Abstract:
Gasdermins are membrane pore-forming proteins that cause pyroptosis, an inflammatory cell death in which cells burst and release cytokines, chemokines, and other host alarm signals, such as ATP and HMGB1, which recruit and activate immune cells at sites of infection and danger. There are five gasdermins in humans - gasdermins A to E. Pyroptosis was first described in myeloid cells and mucosal epithelia, which express gasdermin D and activate it when cytosolic sensors of invasive infection or tissue damage assemble into large macromolecular structures, called inflammasomes.
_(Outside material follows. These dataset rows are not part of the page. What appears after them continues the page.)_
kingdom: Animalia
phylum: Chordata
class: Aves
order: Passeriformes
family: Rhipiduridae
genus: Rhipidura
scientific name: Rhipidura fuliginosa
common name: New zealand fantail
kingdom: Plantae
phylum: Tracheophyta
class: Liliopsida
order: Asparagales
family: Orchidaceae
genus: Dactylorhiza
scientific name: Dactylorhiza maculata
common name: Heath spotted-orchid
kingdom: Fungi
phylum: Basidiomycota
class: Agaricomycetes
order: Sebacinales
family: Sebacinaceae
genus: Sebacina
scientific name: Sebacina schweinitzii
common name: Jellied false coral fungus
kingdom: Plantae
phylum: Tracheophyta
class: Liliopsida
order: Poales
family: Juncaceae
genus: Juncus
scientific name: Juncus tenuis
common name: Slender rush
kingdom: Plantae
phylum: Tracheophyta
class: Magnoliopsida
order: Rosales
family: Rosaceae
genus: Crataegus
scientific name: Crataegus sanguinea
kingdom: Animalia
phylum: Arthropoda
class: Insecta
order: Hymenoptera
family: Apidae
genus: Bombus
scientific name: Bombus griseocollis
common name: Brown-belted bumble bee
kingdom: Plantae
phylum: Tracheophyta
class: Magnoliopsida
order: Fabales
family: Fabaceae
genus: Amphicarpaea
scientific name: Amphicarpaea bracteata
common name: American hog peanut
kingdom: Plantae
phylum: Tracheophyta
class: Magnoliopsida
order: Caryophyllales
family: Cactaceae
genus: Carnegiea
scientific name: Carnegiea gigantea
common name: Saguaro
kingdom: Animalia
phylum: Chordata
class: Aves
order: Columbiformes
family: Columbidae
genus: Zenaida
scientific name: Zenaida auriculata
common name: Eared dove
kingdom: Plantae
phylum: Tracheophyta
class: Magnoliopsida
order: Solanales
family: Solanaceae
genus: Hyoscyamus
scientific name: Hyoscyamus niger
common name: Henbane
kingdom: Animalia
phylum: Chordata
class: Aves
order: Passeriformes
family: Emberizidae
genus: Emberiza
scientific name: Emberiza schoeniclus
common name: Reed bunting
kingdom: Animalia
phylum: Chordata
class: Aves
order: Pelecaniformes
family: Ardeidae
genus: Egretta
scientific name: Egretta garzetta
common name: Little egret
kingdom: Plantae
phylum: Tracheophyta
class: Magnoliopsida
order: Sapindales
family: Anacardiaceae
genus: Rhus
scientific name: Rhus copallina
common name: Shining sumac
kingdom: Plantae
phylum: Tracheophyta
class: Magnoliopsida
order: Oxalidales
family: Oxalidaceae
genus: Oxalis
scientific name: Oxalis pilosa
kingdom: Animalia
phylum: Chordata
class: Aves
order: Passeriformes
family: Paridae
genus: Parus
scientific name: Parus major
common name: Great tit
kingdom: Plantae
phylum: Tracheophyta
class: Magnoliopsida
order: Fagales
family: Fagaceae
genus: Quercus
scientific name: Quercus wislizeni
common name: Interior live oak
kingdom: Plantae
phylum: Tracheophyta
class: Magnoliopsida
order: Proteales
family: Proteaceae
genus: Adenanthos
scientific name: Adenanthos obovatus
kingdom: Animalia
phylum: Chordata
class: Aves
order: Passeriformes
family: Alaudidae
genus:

Inflammasomes recruit and activate inflammatory caspases (caspase 1, 4, 5, and 11), which cut gasdermin D to remove an inhibitory C-terminal domain, allowing the N-terminal domain to bind to membrane acidic lipids and oligomerize into pores. Recent studies have identified inflammasome-independent proteolytic pathways that activate gasdermin D and the other gasdermins. Here, we review inflammasome-independent pyroptosis pathways and what is known about their role in normal physiology and disease.
摘要:
Gasdermins是膜孔形成蛋白,会引起焦亡,细胞破裂并释放细胞因子的炎性细胞死亡,趋化因子,和其他主机报警信号,例如ATP和HMGB1,它们在感染和危险部位募集和激活免疫细胞。在人类中有五种gasdermins-gasderminsA到E。表达gasderminD并在侵入性感染或组织损伤的细胞溶质传感器组装成大的大分子结构时激活它,叫做炎性体。炎性体募集并激活炎性胱天蛋白酶(胱天蛋白酶1、4、5和11),切割gasderminD以去除抑制性C末端结构域,允许N端结构域与膜酸性脂质结合并寡聚化入孔中。最近的研究已经确定了不依赖炎性体的蛋白水解途径,该途径激活了gasderminD和其他gasdermins。这里,我们回顾了不依赖炎性体的焦亡通路以及它们在正常生理和疾病中的作用。